In times of great loss, stress or life changes, everyone works through it at their own pace. But what happens when you can’t get through it on your own? What do you do when talking to your spouse, friends or family aren’t enough? Sometimes, it is helpful (and maybe necessary) to turn to a professional.
What is therapy? It’s not just laying on a couch, staring at the ceiling, pulling out tissue after tissue. Psychotherapy is the practice of spending time with a trained therapist to help diagnose and treat mental and emotional problems. Therapy can take various forms—cognitive behavioral therapy, mindfulness-based cognitive therapy, psychodynamic therapy, or a combination of these—but at the center of each is the caring relationship between a mental health professional and a patient. (www.psychologytoday.com)
There is still much controversy about therapy and whether it works. I’m going to tell you about my experience and how it helped me.
After we lost Zoe, I had so much trouble coping. I was really angry with myself and I couldn’t seem to get around it. I felt so guilty. I felt that it was my fault, even though there was no cause that could be found. I felt like I was supposed to keep her safe and I couldn’t. I was her mother, I was supposed to be responsible, I did everything I was supposed to and I couldn’t get her safely into the world.
A few months after she was born, I was referred to a counselor surprisingly by my chiropractor. He gave me her information and I called to make an appointment. I didn’t feel the effects after my first visit, or even my second, but over time she made me face the feelings that I was having and process them in a safe, non-judgmental environment. I saw her pretty consistently for about 18 months. She didn’t tell me that my feelings were ridiculous, she didn’t try to tell me how to fix it. She listened.
My doctor suggested it again after losing Heath, but I really didn’t want to. I felt that it was so EXHAUSTING having to feel everything the first time, I couldn’t stomach the thought of talking about feeling it. It was just too much. That might change as time goes on, but for now, that’s where I stand.
I was leaving yoga one morning, and I overheard a lady talking. She said, “And I was telling my therapist….” I didn’t think less of her. Honestly, I thought, “Yes! It’s not just me!”

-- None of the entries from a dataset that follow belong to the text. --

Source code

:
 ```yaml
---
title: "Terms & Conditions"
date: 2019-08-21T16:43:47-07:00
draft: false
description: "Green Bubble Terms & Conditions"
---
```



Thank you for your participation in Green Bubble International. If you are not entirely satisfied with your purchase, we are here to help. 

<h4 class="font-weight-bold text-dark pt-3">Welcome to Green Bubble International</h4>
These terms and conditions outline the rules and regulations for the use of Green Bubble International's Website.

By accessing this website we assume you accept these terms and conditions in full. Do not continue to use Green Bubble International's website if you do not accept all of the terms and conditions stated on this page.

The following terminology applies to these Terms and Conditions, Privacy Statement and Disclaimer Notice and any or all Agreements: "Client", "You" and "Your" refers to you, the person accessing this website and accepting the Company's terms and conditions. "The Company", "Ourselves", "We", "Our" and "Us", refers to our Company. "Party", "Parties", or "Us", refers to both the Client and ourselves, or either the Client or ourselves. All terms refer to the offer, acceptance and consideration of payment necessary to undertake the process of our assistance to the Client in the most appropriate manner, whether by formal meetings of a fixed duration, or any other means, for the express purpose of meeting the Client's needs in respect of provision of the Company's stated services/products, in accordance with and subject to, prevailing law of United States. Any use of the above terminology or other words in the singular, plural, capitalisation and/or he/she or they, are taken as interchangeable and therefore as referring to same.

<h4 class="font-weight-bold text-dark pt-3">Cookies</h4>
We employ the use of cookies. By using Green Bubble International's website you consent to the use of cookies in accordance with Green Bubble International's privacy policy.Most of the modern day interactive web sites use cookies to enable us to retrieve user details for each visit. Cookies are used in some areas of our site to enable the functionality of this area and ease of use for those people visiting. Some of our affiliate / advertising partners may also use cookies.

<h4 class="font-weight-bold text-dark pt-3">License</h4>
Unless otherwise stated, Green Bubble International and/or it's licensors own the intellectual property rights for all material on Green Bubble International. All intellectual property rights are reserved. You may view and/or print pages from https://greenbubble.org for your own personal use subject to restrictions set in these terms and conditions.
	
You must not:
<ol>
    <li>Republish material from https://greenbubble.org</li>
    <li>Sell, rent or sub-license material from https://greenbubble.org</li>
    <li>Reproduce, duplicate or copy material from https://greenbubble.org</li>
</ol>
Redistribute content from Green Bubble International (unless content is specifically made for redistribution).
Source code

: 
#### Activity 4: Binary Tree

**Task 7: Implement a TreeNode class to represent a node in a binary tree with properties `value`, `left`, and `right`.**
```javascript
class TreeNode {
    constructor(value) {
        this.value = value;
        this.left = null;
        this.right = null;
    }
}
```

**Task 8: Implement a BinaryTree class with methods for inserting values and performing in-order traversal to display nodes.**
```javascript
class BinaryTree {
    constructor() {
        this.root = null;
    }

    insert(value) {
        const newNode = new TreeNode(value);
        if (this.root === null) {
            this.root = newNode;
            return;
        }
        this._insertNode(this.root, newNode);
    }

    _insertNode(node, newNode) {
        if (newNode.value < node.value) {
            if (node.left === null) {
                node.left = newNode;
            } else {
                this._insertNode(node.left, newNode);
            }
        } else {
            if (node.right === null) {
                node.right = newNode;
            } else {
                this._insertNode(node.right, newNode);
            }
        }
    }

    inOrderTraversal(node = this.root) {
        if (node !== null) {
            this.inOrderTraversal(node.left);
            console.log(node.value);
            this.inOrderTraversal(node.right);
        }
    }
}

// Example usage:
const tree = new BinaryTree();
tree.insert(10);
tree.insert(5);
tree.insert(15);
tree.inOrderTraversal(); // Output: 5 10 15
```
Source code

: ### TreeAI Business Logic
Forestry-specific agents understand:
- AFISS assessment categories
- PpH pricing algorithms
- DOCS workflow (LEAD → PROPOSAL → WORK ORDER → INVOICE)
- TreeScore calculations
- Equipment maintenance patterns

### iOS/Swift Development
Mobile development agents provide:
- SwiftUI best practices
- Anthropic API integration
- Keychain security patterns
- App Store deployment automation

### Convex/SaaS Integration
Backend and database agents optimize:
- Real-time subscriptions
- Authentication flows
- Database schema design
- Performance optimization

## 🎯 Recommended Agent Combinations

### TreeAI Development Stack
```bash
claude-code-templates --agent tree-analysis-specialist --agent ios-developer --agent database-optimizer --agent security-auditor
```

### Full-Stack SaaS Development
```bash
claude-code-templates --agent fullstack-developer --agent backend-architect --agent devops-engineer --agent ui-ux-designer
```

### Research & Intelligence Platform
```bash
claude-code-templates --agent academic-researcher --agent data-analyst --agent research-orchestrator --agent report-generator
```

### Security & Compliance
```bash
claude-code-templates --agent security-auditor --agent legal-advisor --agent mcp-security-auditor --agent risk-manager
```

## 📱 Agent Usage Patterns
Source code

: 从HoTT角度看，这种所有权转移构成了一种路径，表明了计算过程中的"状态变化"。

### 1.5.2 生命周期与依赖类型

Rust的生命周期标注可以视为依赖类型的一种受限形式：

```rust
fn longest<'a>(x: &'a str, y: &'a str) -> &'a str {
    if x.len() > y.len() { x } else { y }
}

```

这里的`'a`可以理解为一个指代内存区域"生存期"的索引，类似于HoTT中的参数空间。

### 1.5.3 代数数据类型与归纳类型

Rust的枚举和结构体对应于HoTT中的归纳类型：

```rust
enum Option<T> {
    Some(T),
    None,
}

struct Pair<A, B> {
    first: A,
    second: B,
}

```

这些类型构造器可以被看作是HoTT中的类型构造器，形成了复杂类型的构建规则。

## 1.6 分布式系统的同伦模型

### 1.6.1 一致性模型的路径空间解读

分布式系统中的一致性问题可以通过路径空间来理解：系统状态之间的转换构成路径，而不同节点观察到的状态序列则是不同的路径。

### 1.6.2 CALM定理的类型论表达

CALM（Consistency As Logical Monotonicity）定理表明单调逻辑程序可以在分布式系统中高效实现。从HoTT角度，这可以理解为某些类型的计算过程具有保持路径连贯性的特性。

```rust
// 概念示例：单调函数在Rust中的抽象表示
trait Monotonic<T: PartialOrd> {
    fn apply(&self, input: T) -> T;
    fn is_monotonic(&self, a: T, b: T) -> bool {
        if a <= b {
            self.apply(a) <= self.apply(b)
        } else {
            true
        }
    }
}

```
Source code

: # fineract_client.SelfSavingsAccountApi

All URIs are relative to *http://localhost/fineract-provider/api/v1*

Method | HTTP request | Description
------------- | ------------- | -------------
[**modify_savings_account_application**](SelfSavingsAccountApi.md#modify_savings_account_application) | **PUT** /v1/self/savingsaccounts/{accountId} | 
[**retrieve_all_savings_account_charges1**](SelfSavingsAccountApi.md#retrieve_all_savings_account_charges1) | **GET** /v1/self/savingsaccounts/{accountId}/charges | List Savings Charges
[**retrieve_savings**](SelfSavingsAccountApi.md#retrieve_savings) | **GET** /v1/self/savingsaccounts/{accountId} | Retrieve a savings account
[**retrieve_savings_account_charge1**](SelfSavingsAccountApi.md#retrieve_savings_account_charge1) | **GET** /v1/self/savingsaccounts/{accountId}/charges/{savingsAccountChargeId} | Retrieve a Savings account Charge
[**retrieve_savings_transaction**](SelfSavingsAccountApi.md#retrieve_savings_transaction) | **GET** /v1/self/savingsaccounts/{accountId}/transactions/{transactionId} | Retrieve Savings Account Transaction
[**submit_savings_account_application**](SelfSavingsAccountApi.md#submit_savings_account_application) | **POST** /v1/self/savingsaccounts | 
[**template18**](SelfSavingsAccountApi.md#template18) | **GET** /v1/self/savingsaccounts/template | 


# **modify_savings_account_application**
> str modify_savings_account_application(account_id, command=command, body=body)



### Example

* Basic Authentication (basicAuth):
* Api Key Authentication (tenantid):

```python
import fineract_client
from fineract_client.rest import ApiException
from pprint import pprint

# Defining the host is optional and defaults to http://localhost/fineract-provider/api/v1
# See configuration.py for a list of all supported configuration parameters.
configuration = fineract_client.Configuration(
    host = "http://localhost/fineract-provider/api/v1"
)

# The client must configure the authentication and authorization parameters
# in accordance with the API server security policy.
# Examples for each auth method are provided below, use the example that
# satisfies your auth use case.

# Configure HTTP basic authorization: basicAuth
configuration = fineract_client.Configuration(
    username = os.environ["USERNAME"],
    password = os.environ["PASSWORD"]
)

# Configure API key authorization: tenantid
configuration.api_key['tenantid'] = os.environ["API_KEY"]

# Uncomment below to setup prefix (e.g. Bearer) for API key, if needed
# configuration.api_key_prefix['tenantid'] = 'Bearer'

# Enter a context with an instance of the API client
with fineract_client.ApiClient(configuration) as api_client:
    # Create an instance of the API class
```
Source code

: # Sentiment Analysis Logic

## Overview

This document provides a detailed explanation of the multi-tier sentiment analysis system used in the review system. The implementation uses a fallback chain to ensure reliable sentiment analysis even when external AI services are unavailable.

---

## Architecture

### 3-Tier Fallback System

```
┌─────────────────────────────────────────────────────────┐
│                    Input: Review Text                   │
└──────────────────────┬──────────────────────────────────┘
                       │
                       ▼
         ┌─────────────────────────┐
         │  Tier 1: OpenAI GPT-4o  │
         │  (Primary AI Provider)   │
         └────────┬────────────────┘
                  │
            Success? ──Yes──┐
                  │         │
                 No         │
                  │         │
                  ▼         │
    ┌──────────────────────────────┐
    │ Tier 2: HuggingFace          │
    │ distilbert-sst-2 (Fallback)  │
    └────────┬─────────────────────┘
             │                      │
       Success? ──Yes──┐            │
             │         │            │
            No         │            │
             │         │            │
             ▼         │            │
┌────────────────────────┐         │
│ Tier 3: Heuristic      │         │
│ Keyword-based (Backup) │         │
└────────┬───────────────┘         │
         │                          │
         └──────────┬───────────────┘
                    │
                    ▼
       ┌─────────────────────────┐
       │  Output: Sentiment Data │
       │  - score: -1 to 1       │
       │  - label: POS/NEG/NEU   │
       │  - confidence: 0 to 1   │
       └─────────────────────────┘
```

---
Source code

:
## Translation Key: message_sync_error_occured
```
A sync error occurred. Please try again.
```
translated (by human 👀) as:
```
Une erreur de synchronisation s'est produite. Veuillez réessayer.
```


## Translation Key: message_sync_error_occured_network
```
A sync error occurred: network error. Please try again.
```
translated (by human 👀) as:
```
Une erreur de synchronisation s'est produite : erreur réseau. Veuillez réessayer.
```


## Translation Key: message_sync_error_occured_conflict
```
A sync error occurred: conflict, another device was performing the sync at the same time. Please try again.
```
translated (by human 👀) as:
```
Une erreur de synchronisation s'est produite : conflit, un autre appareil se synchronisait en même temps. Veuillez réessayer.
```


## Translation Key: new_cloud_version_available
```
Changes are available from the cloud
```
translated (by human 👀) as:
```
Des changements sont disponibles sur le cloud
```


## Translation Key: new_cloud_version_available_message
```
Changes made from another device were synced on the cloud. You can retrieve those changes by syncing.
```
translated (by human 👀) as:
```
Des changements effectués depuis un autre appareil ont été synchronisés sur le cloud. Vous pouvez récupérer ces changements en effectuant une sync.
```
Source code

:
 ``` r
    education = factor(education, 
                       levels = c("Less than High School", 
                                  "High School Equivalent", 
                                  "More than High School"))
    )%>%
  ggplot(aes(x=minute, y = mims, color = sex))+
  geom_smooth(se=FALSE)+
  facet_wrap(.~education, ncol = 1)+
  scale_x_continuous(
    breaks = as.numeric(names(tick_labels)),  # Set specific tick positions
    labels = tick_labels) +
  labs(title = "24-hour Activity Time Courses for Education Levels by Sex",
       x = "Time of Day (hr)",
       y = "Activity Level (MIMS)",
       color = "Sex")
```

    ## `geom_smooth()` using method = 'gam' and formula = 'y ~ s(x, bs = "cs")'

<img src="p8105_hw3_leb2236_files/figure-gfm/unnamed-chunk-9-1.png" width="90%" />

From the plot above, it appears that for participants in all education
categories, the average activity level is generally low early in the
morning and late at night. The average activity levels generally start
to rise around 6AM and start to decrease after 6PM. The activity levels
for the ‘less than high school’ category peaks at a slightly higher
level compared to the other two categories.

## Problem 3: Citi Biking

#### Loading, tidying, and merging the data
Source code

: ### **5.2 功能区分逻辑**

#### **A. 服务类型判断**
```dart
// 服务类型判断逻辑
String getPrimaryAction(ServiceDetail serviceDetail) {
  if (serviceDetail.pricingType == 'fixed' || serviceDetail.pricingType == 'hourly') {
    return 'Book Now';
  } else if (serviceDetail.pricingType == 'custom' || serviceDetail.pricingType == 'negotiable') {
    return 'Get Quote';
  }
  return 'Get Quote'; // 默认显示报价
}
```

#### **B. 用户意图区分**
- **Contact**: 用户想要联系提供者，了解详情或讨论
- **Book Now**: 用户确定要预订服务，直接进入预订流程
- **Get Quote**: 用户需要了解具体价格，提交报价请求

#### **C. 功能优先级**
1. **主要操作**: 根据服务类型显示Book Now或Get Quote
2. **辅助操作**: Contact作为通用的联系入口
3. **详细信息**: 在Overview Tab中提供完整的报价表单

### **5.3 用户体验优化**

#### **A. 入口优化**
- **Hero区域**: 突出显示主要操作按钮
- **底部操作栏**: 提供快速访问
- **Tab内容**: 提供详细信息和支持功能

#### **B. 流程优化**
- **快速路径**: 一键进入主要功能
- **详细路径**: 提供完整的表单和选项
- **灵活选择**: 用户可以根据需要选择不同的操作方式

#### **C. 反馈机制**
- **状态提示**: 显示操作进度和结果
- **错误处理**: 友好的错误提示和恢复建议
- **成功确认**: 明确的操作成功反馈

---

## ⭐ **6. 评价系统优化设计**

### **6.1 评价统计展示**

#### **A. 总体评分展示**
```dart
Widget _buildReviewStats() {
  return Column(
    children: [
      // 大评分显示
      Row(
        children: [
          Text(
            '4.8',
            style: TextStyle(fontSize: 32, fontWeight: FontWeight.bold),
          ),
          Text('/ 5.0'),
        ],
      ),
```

I’m not saying everyone should go to therapy. I don’t know that everyone would benefit from it. But why do people resist it so much? We all want to be happy, right? Here are some reasons why:
— Investing in “happiness” is expensive and frivolous
— We want a “quick fix”
— Facing our feelings is hard!
— We don’t think it will work
— We may be embarrassed that we need help coping
When might we need help from a professional:
— Death of a close family member (parent, spouse or child)
— Changing jobs or careers
— Adopting or having a new child
— Processing childhood trauma
Sometimes it is helpful just having someone on the outside listen to what’s going on in your life, someone to give an objective opinion. I’m not saying you need it. I’m just saying be open to the idea when you feel like you are struggling on your own.
May you have to consider what might happen if you don’t.